We would like to use a combination of Arrow and Parquet to store JSON-like
hierarchical data. We have a problem of understanding how to properly
serialize it.
Our current workflow:
1. We create hierarchical arrow::Schema
2. Then we create matching arrow::RecordBatchBuilder (with
arrow::RecordBatchBuilder::Make()), which effectively is a hierarchy of
ArrayBuilders of various types
3. Then we serialize all our documents one by one into RecordBatchBuilder by
walking simultanously through a document and ArrayBuilder hierarchies.
5. Then we convert resulting RecordBatch to a Table and try to save it to
parquet file with parquet::arrow::FileWriter::WriteTable().
But at this moment serialization fails with an error "Invalid: Nested column
branch had multiple children". We also tried to avoid converting to a Table
and save root column (StructArray) directly with
parquet::arrow::FileWriter::WriteColumnChunk with the same result.
By looking at writer.cc code, it seems that it expects a flat list of columns.

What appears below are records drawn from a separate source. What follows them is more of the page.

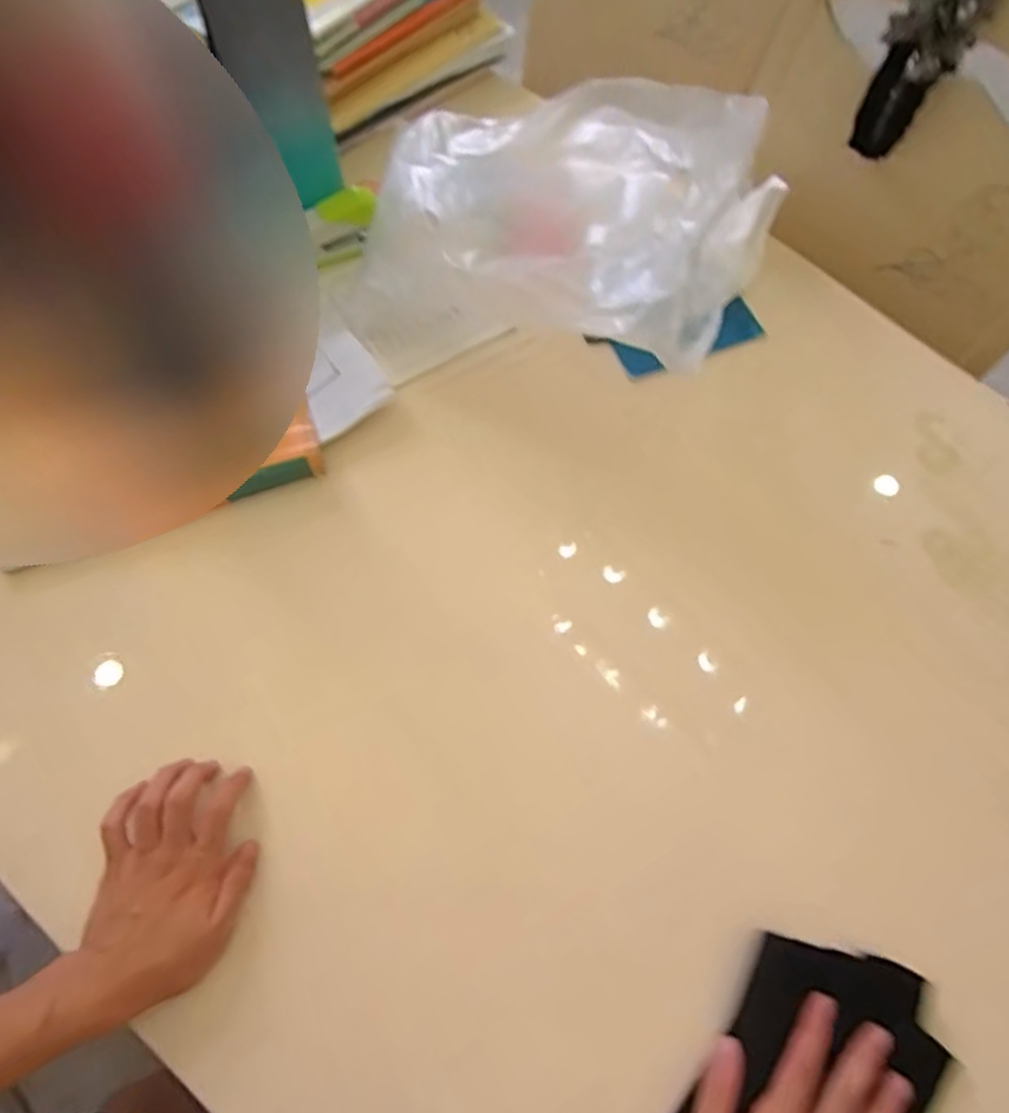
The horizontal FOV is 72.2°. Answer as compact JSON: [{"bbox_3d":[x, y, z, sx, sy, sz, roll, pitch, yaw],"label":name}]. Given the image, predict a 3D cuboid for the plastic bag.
[{"bbox_3d":[0.044,-0.314,0.613,0.332,0.140,0.311,23,68,7],"label":"plastic bag"}]

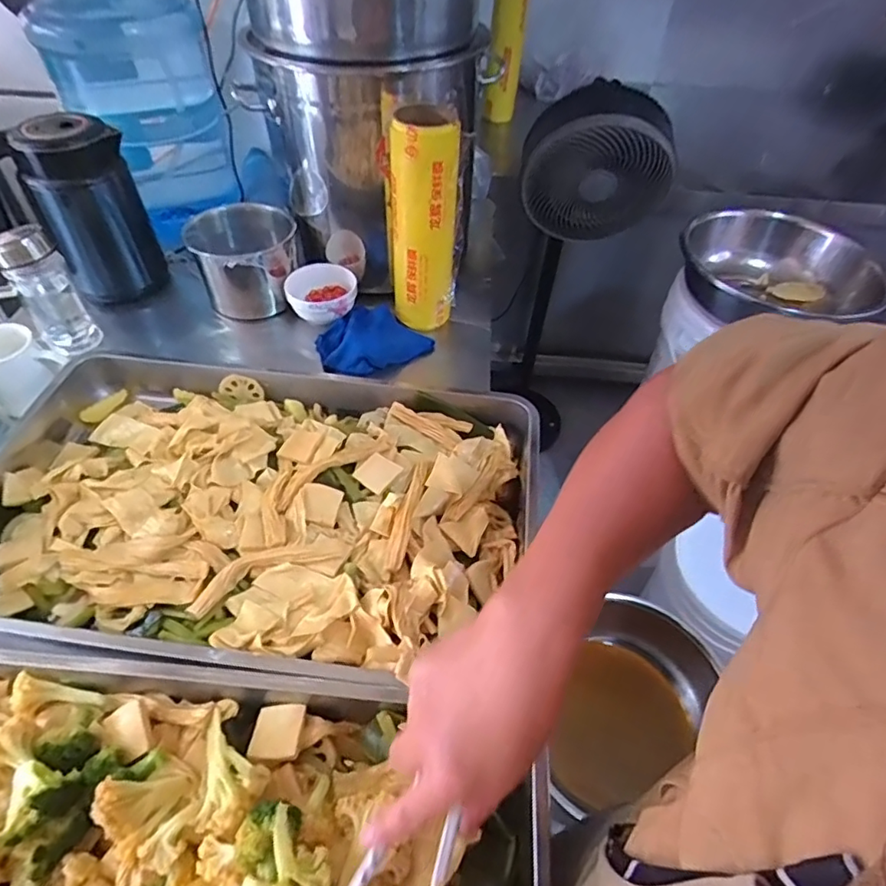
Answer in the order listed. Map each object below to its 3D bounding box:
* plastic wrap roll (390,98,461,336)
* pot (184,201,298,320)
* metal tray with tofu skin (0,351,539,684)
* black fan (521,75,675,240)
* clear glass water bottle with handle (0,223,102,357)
[{"bbox_3d":[-0.028,-0.326,0.859,0.104,0.313,0.081,1,49,-3],"label":"plastic wrap roll"},{"bbox_3d":[-0.333,-0.306,0.957,0.172,0.143,0.134,-11,51,-13],"label":"pot"},{"bbox_3d":[-0.226,0.057,0.671,0.651,0.073,0.403,7,49,2],"label":"metal tray with tofu skin"},{"bbox_3d":[0.311,-0.580,1.145,0.297,0.308,0.167,3,66,3],"label":"black fan"},{"bbox_3d":[-0.595,-0.208,0.827,0.113,0.188,0.068,-32,58,-28],"label":"clear glass water bottle with handle"}]

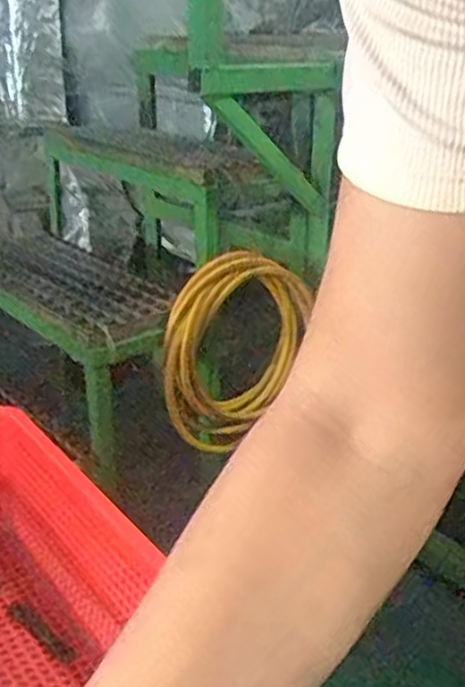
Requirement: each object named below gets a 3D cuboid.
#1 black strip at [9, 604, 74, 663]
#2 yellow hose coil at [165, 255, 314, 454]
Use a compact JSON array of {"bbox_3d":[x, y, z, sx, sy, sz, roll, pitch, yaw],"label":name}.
[{"bbox_3d":[-0.131,0.197,0.480,0.071,0.004,0.009,22,30,37],"label":"black strip"},{"bbox_3d":[0.021,0.021,1.390,0.349,0.404,0.060,-20,32,-38],"label":"yellow hose coil"}]

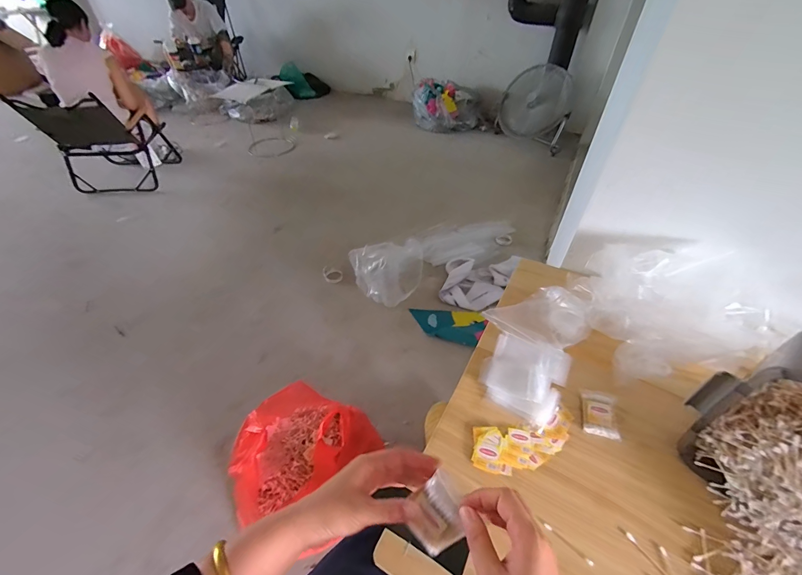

So, there should be step #4 that converts a hierachical RecordBatch to a flat
RecordBatch. For example, such hierarchical schema
struct {
struct {
int64;
list {
string;
}
}
float;
}
should be flattened into such flat schema consisting of three top-level fields:
struct {
struct {
int64;
}
},
struct {
struct {
list {
string;
}
}
},
struct {
float;
}
I am curious whether we are going in the right direction. If yes, do we need
to write converter manually or is there any existing code that does that?
We use master::HEAD versions of Arrow and Parquet.